“Andalucía, sin complejos”

Antonio Saldaña es candidato a la alcaldía del Partido Popular de Jerez y Parlamentario andaluz

En estos días usted escuchará a muchos llenarse la boca con Andalucía y con la necesidad que tiene nuestra tierra de progresar a pesar de los demás. “Ni más que nadie pero tampoco menos que nadie” es la típica expresión que seguramente leerá y oirá en discursos, mensajes y tertulias pseudopolíticas. Como si los andaluces tuviésemos que estar continuamente excusándonos de que nuestra tierra no tenga el grado de desarrollo de otros territorios de España y el problema radique en un trato discriminatorio venido de fuera. Flaco favor le hacen a Andalucía quienes no reconocen su culpa y no ponen remedio a los problemas.

Decir que Andalucía no es, a día de hoy, menos que nadie es faltar a la verdad. Pero no por culpa o extraña característica intrínseca de los andaluces sino de quienes nos llevan gobernando años desde la indolencia, hace cuarenta años. Mientras no seamos capaces de disminuir los niveles de desempleo en nuestra tierra sí seremos menos que el resto. Mientras tengamos los peores resultados educativos de España sí seremos menos que los demás. Mientras tengamos que devolver fondos europeos porque la administración autonómica no tiene capacidad de invertirlo no estaremos al mismo nivel que el resto. Mientras Andalucía sea una de las comunidades autónomas de España donde más impuestos se pagan siempre seremos menos atractivos que el resto. Mientras el hospital de nuestra ciudad, la primera en población de la provincia de Cádiz y la quinta de Andalucía, no tenga una UCI pediátrica nadie nos puede convencer de que somos igual que el resto. Podemos hacer dos cosas; o creernos las palabras vacías o ponernos manos a la obra para solucionar nuestros problemas. Y en esa empresa hace falta un cambio.
Parece que a los actuales dirigentes de la Junta de Andalucía les va bien avivando la Andalucía acomplejada. Mientras sólo se lamentan mantienen el Parque Tecnológico Agroalimentario paralizado, a Jerez sin la Ronda Sur, sin los centros de salud en la zona norte y en la zona centro. Mientras airean sus plegarias contra la nada, tienen la residencia de mayores de la Granja con cinco plantas cerradas, el centro de formación ocupacional de San Juan de Dios cerrado o una ciudad de la justicia fantasma para Jerez. Es imposible pensar que somos menos que nadie si nos falta de todo, durante todo el tiempo.
Pero somos mayoría los que queremos una Andalucía sin complejos.

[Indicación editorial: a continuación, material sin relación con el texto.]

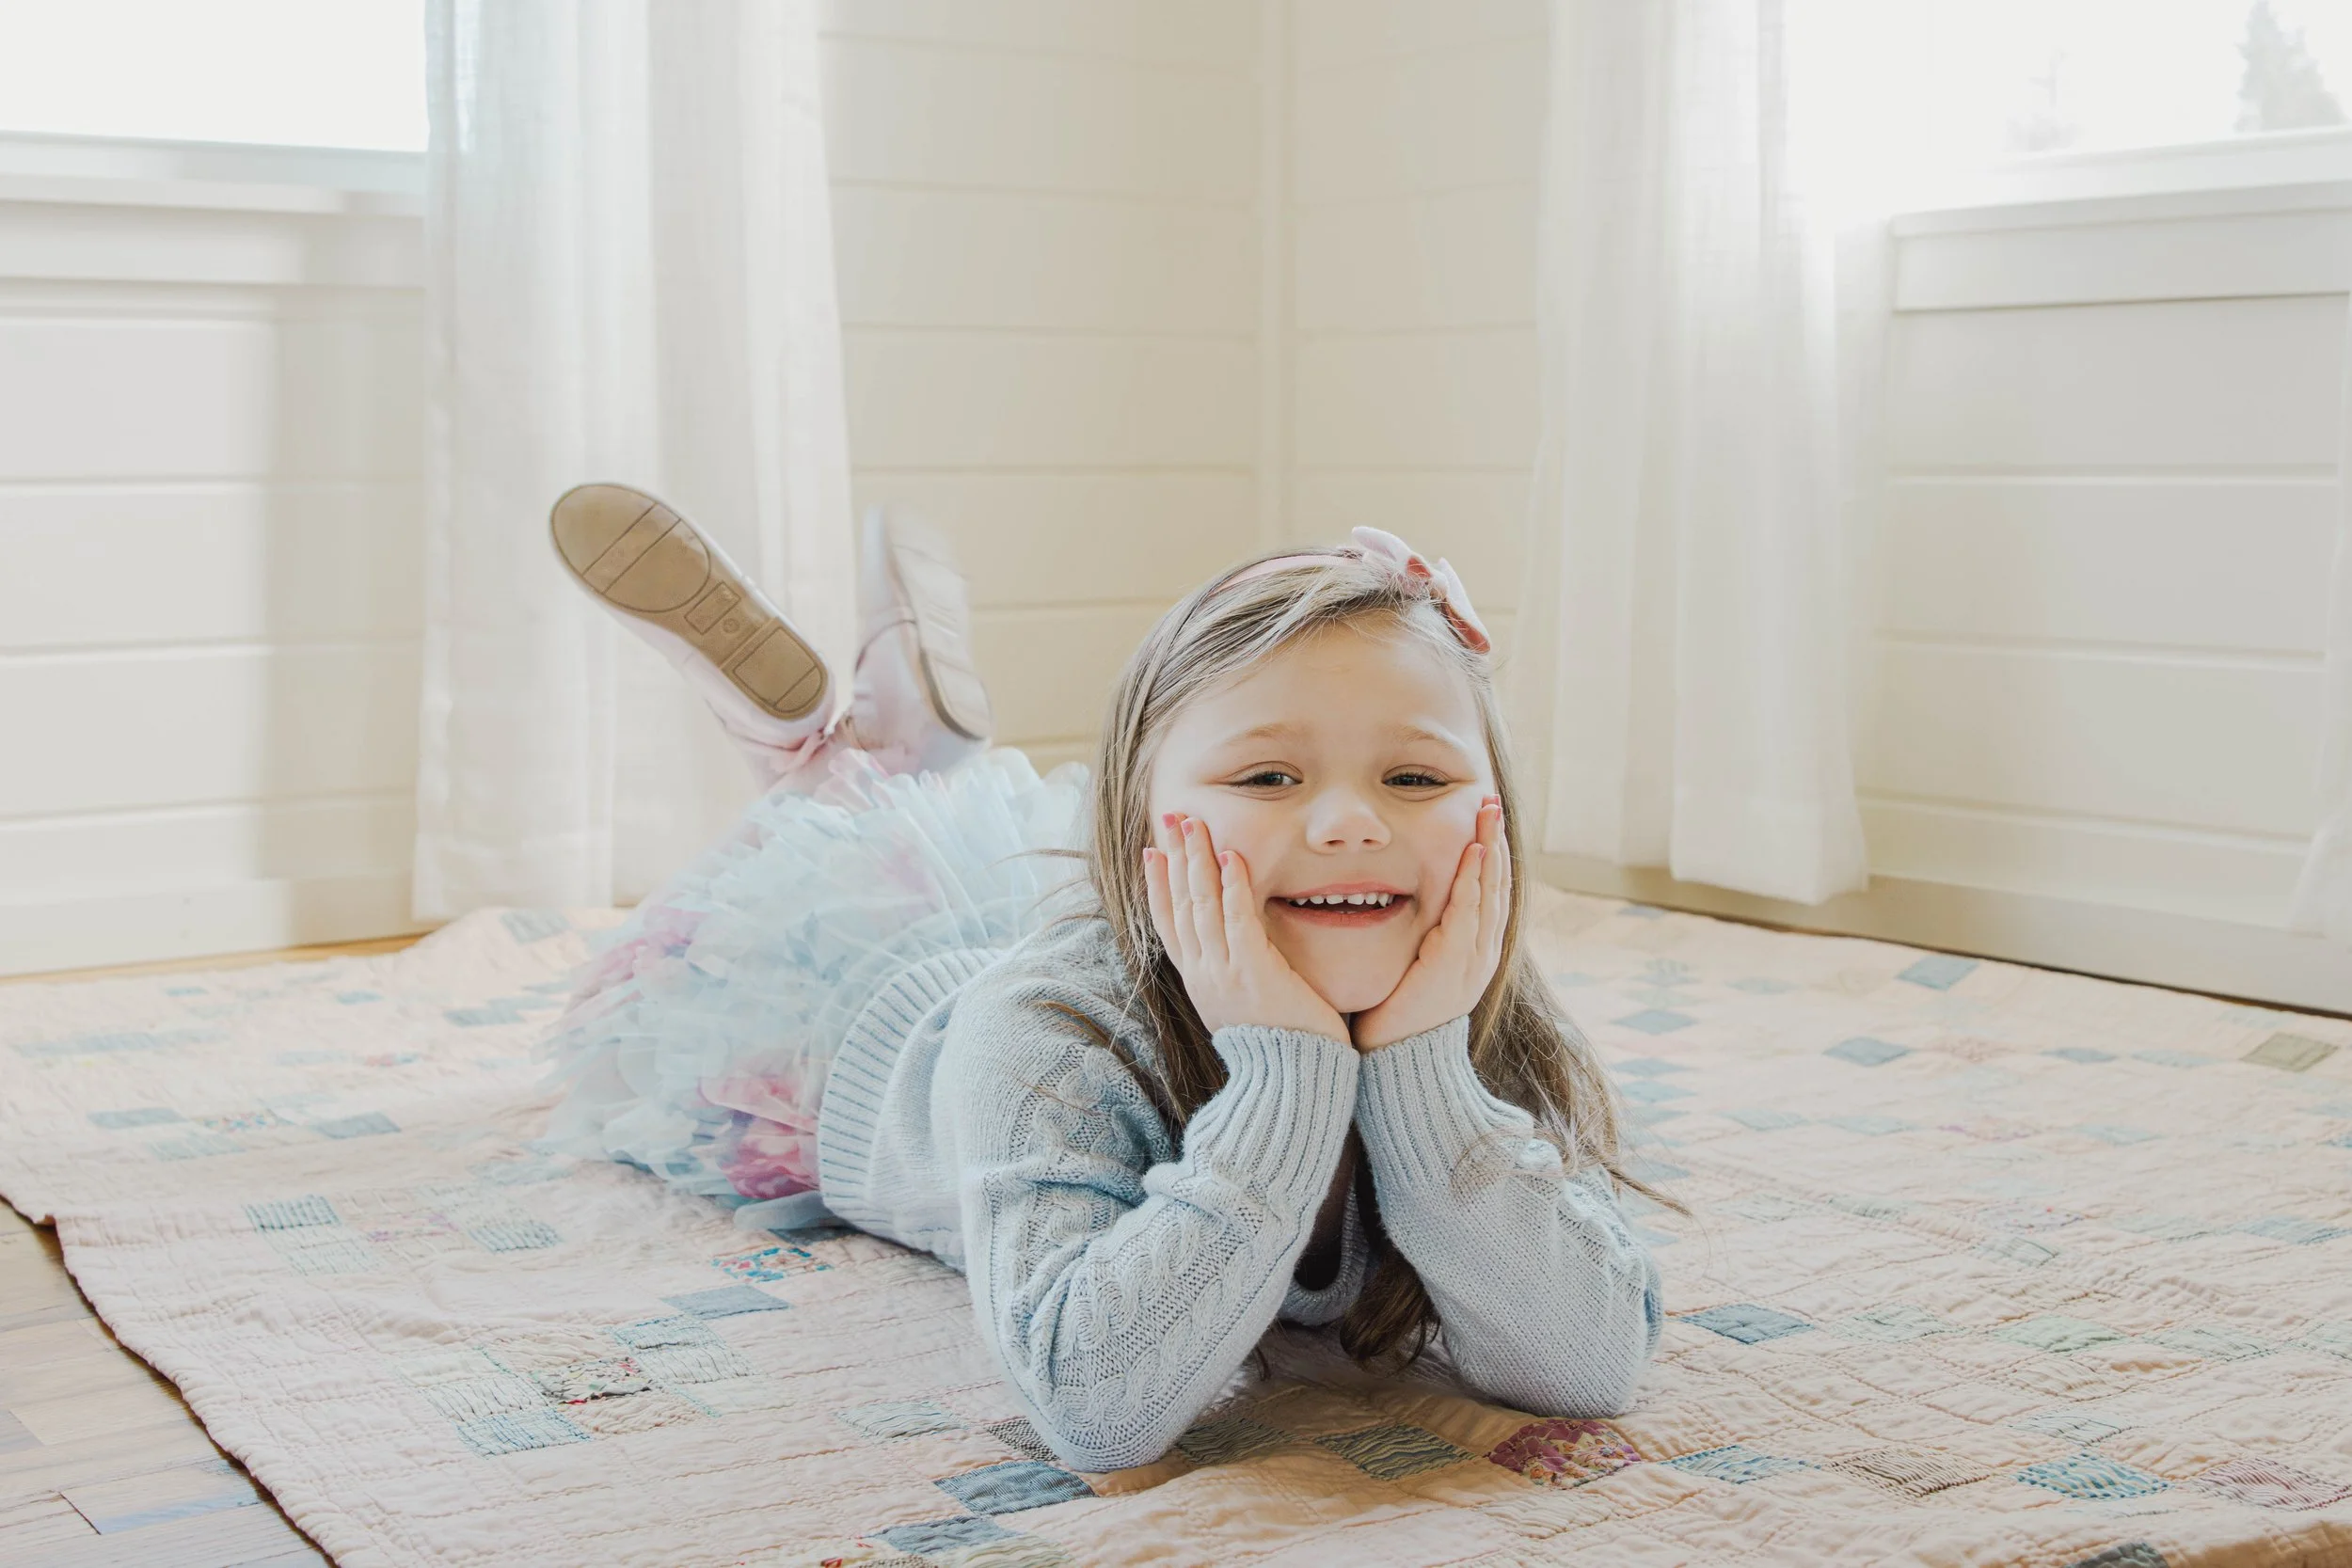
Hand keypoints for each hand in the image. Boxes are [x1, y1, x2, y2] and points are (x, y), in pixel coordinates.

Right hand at [1144, 813, 1349, 1044]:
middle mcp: (1204, 976)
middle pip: (1181, 906)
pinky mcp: (1253, 972)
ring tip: (1195, 823)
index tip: (1152, 853)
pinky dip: (1232, 886)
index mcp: (1200, 984)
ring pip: (1203, 906)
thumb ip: (1235, 978)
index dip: (1159, 886)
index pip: (1169, 925)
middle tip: (1171, 818)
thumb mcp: (1244, 1009)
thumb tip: (1238, 956)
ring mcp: (1224, 974)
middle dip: (1175, 858)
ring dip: (1198, 860)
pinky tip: (1232, 857)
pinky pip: (1237, 920)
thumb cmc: (1282, 1048)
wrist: (1292, 1083)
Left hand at [1353, 796, 1508, 1050]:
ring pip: (1488, 893)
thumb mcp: (1415, 966)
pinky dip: (1473, 881)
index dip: (1488, 853)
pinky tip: (1473, 853)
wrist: (1397, 1064)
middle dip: (1494, 840)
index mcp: (1473, 951)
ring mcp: (1473, 960)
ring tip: (1488, 812)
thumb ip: (1421, 937)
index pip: (1488, 892)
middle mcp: (1481, 953)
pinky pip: (1469, 915)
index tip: (1483, 817)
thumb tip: (1400, 901)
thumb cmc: (1396, 1016)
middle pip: (1496, 885)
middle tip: (1491, 800)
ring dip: (1489, 849)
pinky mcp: (1455, 966)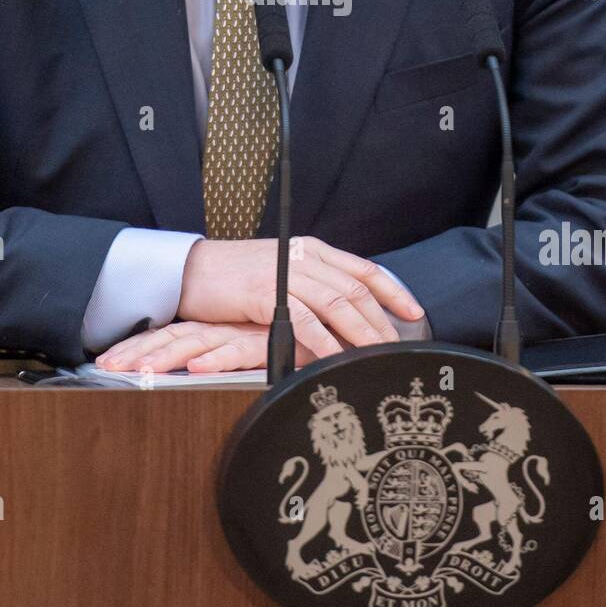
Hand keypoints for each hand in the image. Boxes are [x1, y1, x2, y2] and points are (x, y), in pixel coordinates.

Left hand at [94, 321, 321, 373]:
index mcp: (221, 327)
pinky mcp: (267, 340)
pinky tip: (197, 368)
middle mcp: (228, 326)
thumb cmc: (298, 337)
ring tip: (137, 370)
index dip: (144, 345)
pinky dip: (217, 359)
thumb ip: (237, 354)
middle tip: (108, 367)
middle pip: (177, 336)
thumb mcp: (258, 347)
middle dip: (141, 352)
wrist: (335, 324)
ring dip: (166, 357)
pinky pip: (238, 350)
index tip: (112, 360)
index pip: (175, 333)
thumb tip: (202, 368)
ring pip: (198, 343)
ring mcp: (245, 331)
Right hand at [177, 236, 424, 359]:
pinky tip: (335, 356)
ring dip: (359, 333)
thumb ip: (312, 286)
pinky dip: (323, 340)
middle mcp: (303, 257)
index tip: (414, 313)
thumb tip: (344, 317)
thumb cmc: (235, 278)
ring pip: (335, 304)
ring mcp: (285, 273)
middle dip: (380, 321)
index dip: (393, 291)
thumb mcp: (281, 273)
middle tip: (396, 348)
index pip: (362, 270)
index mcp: (311, 250)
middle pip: (354, 290)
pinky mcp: (265, 293)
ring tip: (375, 356)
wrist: (191, 270)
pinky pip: (304, 319)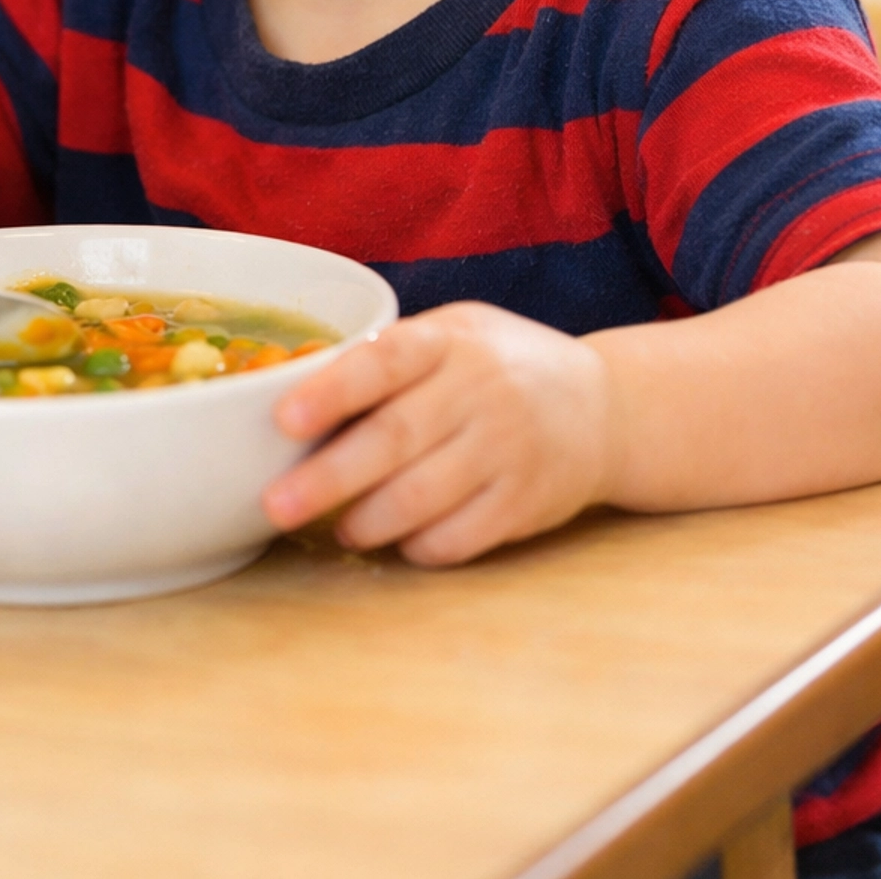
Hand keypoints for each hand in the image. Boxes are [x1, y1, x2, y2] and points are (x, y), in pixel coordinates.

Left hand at [264, 303, 611, 565]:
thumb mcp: (454, 334)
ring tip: (338, 527)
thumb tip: (295, 392)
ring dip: (368, 520)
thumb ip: (389, 356)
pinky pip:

Una Andalucía y una ciudad de Jerez bilingüe y receptora de turistas. Un Andalucía sin que los discursos del 28 de febrero estén llenos de reivindicaciones a un resto indefinido de España en el que los malos políticos parecen proyectar el origen de sus problemas. Yo quiero una Andalucía en la que tomemos conciencia de nuestros problemas y seamos nosotros mismos los planteemos y ejecutemos las soluciones. Una Andalucía sin regímenes políticos que se alargan como una dictadura. Queremos una Andalucía que grite a boca llena viva España, porque Andalucía no se entiende sin España y España no sería España sin Andalucía. Yo quiero una Andalucía donde una persona pueda tener las mismas oportunidades que cualquier otro español con independencia de sus orígenes sociales y económicos y donde el esfuerzo, el mérito y la capacidad sean los principales requisitos para alcanzar el éxito. Una Andalucía solidaria pero libre de cadenas y donde la libertad e independencia financiera de las familias les permita no depender de nada ni de nadie. Una Andalucía llena de universitarios, de gente trabajadora, de gente que sea feliz y disfrute mucho con las pequeñas cosas. Una Andalucía de la que sentirnos orgulloso por su sanidad y su educación. Queremos una Andalucía a la altura de lo que merecemos los andaluces.

En Andalucía, la Junta está acomplejada. Sólo pide y no está dispuesta a dar, le sobre soberbia y le falta talento. Así que más allá de celebrar nuestro día, pongámonos a trabajar, acabemos con el régimen político que nos lastra y gritemos a los cuatro vientos: que viva España, viva Andalucía y viva Jerez. Sin complejos.